***** SOURCE RECORDS
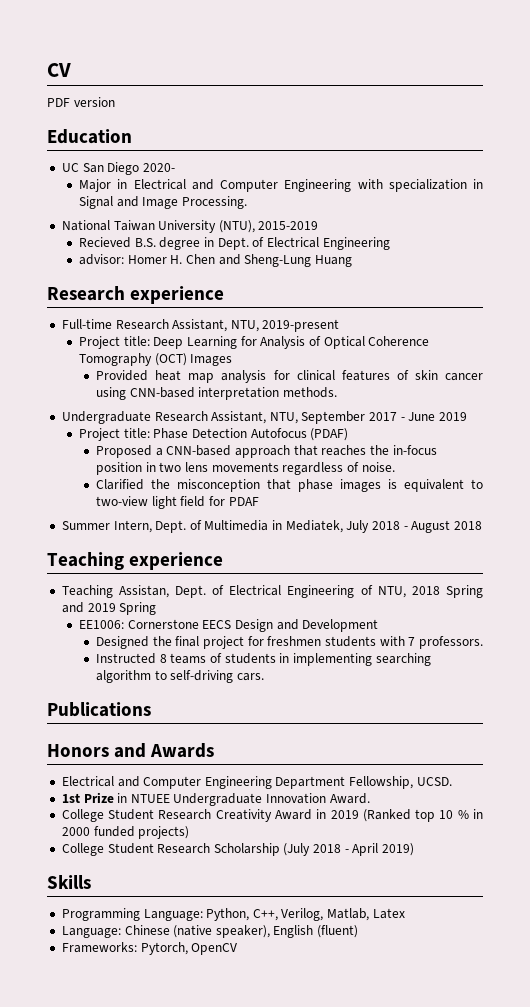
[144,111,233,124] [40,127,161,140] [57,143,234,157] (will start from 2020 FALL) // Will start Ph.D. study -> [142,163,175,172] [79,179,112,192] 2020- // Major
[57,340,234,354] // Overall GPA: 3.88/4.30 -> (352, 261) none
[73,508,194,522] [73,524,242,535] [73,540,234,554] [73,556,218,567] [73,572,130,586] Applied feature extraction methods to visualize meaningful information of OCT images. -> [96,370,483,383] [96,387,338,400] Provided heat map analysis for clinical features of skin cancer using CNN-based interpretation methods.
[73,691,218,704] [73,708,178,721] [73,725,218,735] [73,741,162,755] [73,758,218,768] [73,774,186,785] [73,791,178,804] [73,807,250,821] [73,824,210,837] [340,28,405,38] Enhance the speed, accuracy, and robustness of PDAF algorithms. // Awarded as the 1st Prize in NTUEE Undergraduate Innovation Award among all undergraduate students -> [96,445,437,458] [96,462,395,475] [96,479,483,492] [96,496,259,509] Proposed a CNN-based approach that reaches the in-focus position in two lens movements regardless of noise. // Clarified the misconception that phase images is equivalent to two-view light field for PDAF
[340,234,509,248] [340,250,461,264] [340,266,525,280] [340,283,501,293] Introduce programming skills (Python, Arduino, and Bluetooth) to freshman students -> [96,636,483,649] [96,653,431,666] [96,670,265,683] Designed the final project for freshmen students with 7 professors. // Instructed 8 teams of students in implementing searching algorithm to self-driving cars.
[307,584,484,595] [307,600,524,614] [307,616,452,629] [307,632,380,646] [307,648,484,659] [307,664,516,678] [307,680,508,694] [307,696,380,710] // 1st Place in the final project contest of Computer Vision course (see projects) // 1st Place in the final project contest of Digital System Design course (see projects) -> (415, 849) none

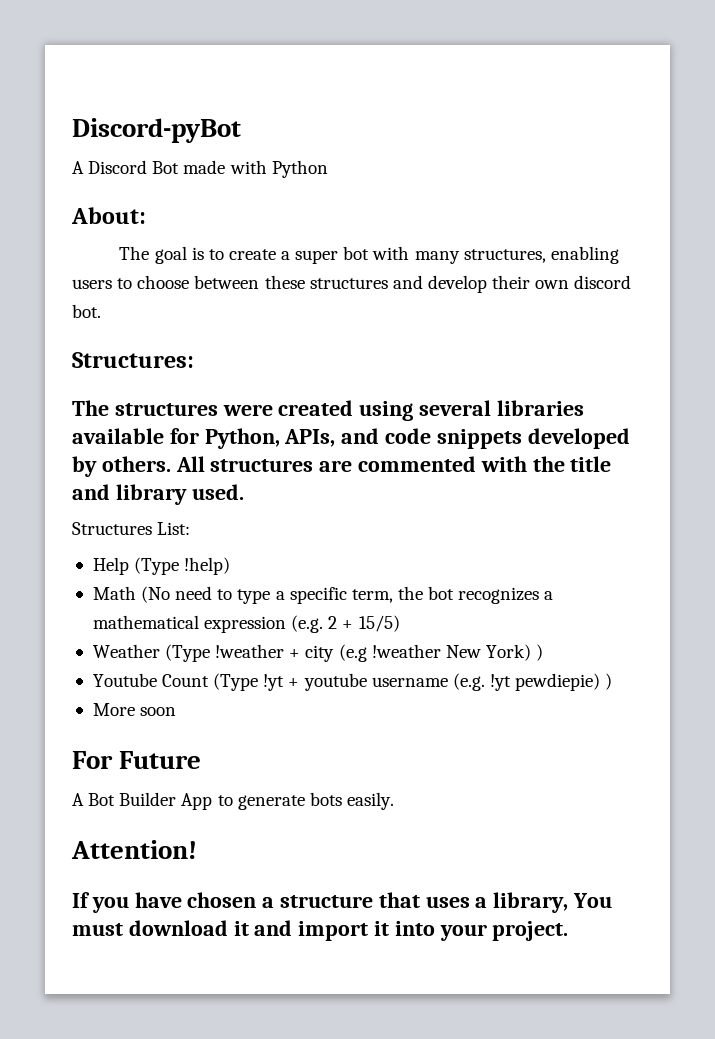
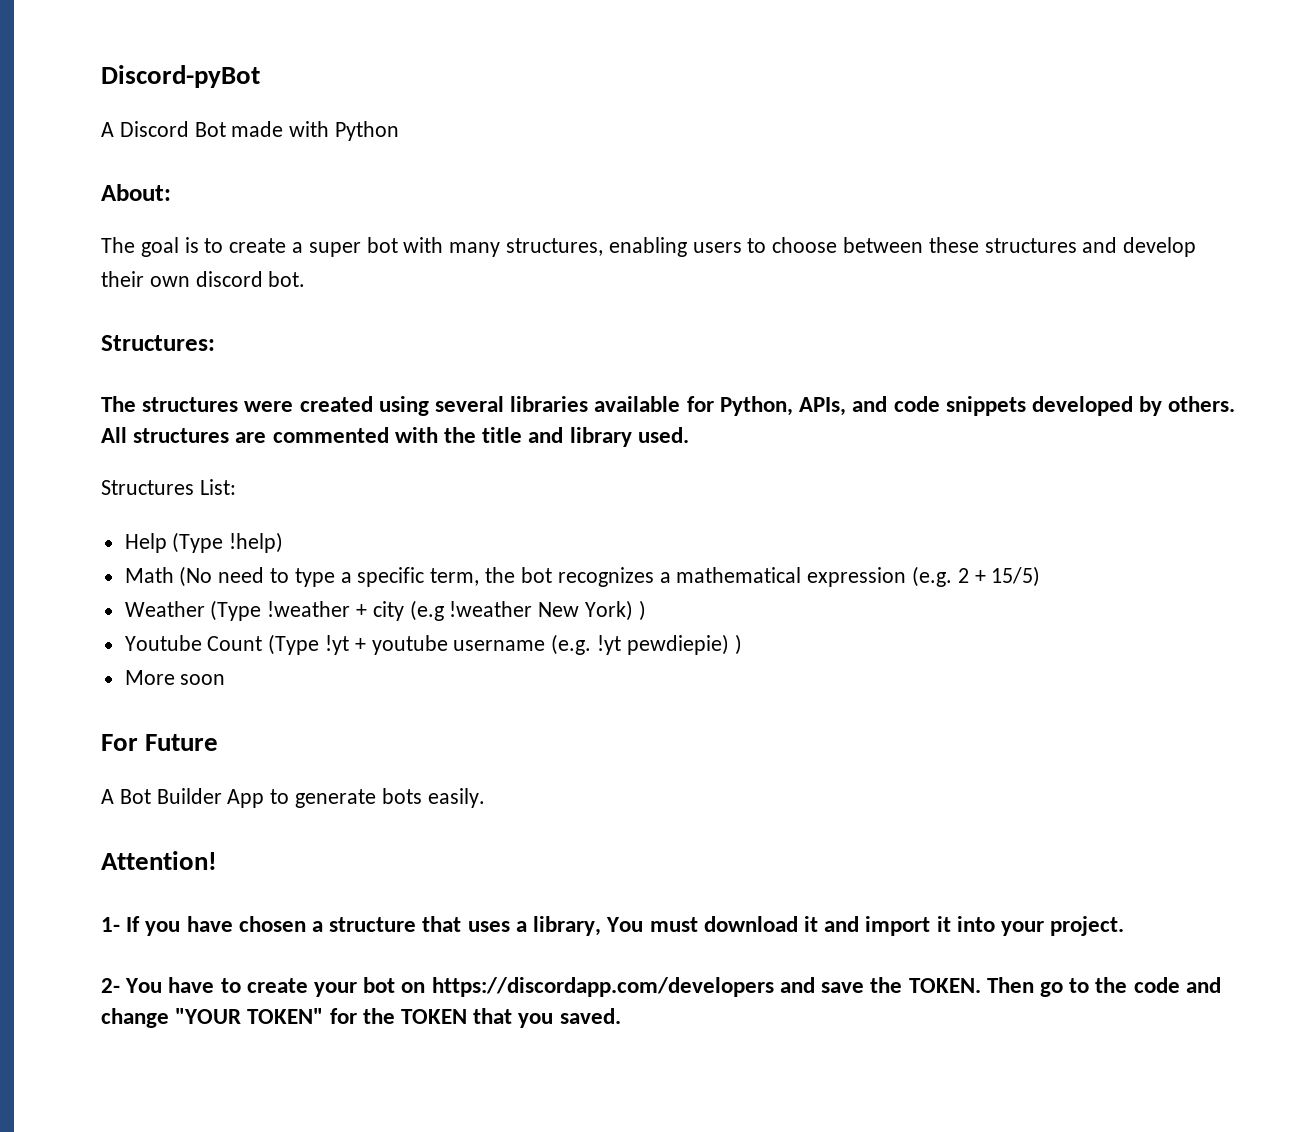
(197, 849) none -> [101,917,120,932] 1-
(569, 931) none -> [101,977,1221,997] [101,1008,621,1028] // 2- You have to create your bot on https://discordapp.com/developers and save the TOKEN. Then go to the code and change "YOUR TOKEN" for the TOKEN that you saved.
**********
TASK STATEMENT:
In the answer, give only the lines from the top of the data above through the line with "[73,508,194,522] [73,524,242,535] [73,540,234,554]", reproduced exactly; no picture may appear.

PROBLEM SOLUTION:
[144,111,233,124] [40,127,161,140] [57,143,234,157] (will start from 2020 FALL) // Will start Ph.D. study -> [142,163,175,172] [79,179,112,192] 2020- // Major
[57,340,234,354] // Overall GPA: 3.88/4.30 -> (352, 261) none
[73,508,194,522] [73,524,242,535] [73,540,234,554] [73,556,218,567] [73,572,130,586] Applied feature extraction methods to visualize meaningful information of OCT images. -> [96,370,483,383] [96,387,338,400] Provided heat map analysis for clinical features of skin cancer using CNN-based interpretation methods.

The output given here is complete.